What you are asked to do: Please copy each line from the entries that contains the string "bilgi".

(Stored data entries)
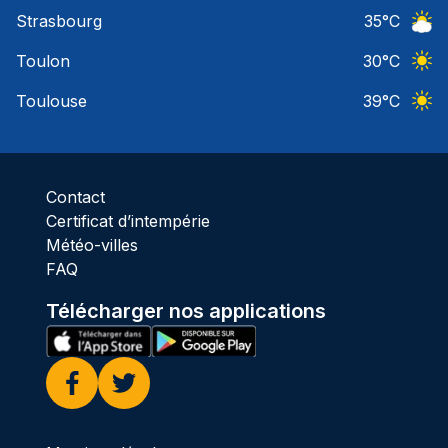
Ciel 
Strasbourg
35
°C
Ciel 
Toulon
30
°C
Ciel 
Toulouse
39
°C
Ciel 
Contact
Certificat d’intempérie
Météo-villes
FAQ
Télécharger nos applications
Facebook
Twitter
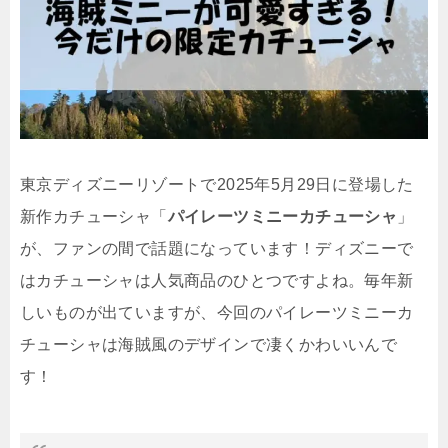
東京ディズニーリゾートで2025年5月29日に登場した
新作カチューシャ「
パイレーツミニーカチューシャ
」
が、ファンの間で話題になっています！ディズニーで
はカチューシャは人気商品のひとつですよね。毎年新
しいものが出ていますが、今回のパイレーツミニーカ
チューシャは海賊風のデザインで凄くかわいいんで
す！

--

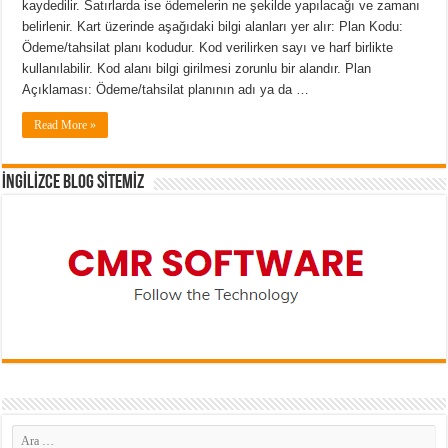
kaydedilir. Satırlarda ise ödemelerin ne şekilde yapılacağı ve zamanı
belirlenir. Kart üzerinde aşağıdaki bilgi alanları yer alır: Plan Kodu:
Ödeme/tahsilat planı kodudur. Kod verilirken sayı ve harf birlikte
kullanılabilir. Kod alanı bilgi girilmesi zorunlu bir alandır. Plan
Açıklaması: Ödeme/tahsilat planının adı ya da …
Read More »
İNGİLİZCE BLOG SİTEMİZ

Worked solution:
belirlenir. Kart üzerinde aşağıdaki bilgi alanları yer alır: Plan Kodu:
kullanılabilir. Kod alanı bilgi girilmesi zorunlu bir alandır. Plan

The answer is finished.